--- What is required ---
Exactly the lines from the one containing "My InfoSec blog" through the final line of the data are to be written out again, with nothing added.

--- Material provided ---
§
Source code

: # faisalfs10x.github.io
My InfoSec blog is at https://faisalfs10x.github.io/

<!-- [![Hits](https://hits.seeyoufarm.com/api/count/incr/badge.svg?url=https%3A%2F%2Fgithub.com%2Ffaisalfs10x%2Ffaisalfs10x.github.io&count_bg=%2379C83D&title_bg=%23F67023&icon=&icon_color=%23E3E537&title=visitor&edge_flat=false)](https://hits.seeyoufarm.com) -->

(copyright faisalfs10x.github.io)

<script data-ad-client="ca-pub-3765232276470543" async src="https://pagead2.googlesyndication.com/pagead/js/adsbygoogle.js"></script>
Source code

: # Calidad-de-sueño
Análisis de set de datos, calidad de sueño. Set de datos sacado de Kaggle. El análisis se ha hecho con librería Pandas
§
--- The answer ---
My InfoSec blog is at https://faisalfs10x.github.io/

<!-- [![Hits](https://hits.seeyoufarm.com/api/count/incr/badge.svg?url=https%3A%2F%2Fgithub.com%2Ffaisalfs10x%2Ffaisalfs10x.github.io&count_bg=%2379C83D&title_bg=%23F67023&icon=&icon_color=%23E3E537&title=visitor&edge_flat=false)](https://hits.seeyoufarm.com) -->

(copyright faisalfs10x.github.io)

<script data-ad-client="ca-pub-3765232276470543" async src="https://pagead2.googlesyndication.com/pagead/js/adsbygoogle.js"></script>
Source code

: # Calidad-de-sueño
Análisis de set de datos, calidad de sueño. Set de datos sacado de Kaggle. El análisis se ha hecho con librería Pandas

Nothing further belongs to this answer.